In England: Act for the Encouragement of learning.

English parliament: “If anyone is to run cartels around here, it’s gonna be us”.

Copyright never took off in germany before the 19th century. partly because there was no germany. there were multiple groups of printers requiring protection. there was not an economic motivation for copyright, but an esthetic, philosophical one. the movement of romanticism, and the concept of genius.

slide: Goethe.

the late 18th, early 19th century german writers came up with the idea that the great artifacts come not from society, but from the individual. that was a polemic. some admitted they were standing on the shoulder of giants. but with the absence of economic rationale for copyright, they applied a philosophic rationale.

what to do with copyright in an era where one does not need large amounts of capital?

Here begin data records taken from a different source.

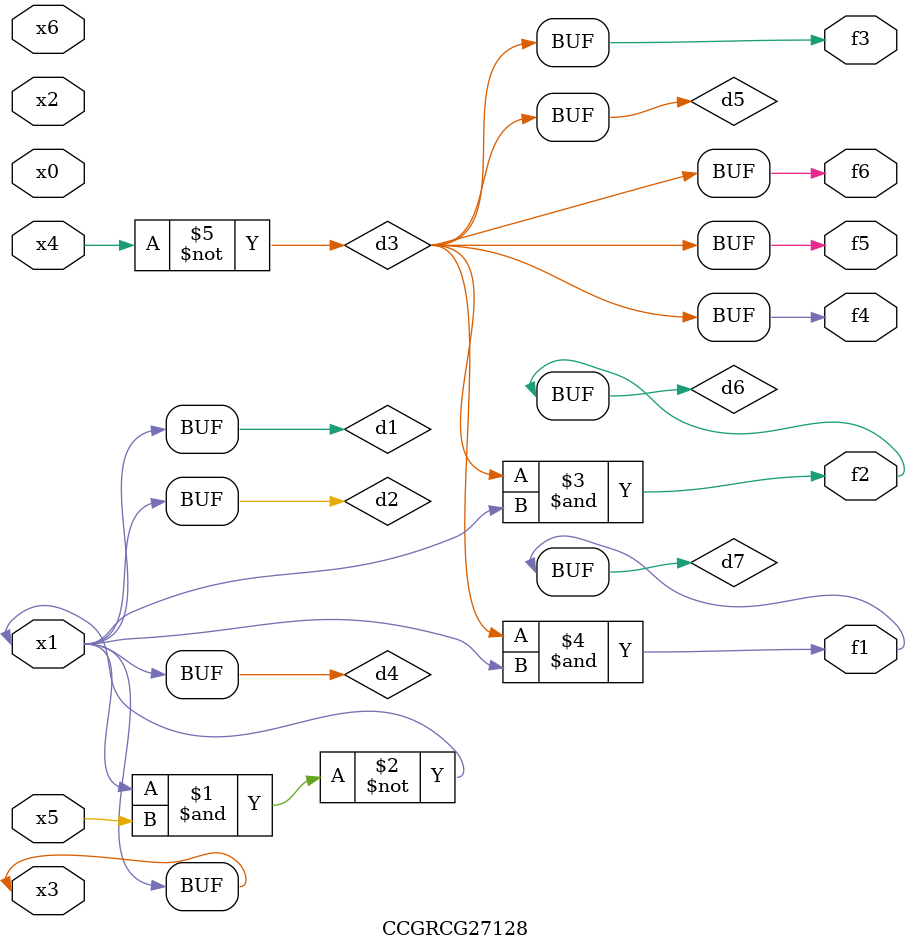
<source format=v>
module CCGRCG27128(
	input x0, x1, x2, x3, x4, x5, x6,
	output f1, f2, f3, f4, f5, f6
);

	wire d1, d2, d3, d4, d5, d6, d7;

	buf (d1, x1, x3);
	nand (d2, x1, x5);
	not (d3, x4);
	buf (d4, d1, d2);
	buf (d5, d3);
	and (d6, d3, d4);
	and (d7, d3, d4);
	assign f1 = d7;
	assign f2 = d6;
	assign f3 = d5;
	assign f4 = d5;
	assign f5 = d5;
	assign f6 = d5;
endmodule

</source>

in europe, there is something called moral rights. the author having a “moral authority” to forbid people to screw with it. not because of economics, but a Kantian idea of how things “should be”.

my bridge from my history-channel slides is Aldus, the printer, also the company who produced the PDF. that’s the moment where we went from scarcity to abundance.

between 1990 – 1997, tenfold increase of us productions: advent of desktop publishing.

now, we are beginning to face the …
we are beginning to face the dissent of the governed. they are slowly retrieving consent.

what therefore may be the business model that can replace copyright. and how to replace the moral rights of the author.


referring to covers, package design, the blurb, the copy editing, the proofreading, on top of that, the work around annotation.
all those are service activities.


some authenticity can be derived from craft. the sense that other people were there, made it into a finer experience.
the sense there is a team of people that participate in it.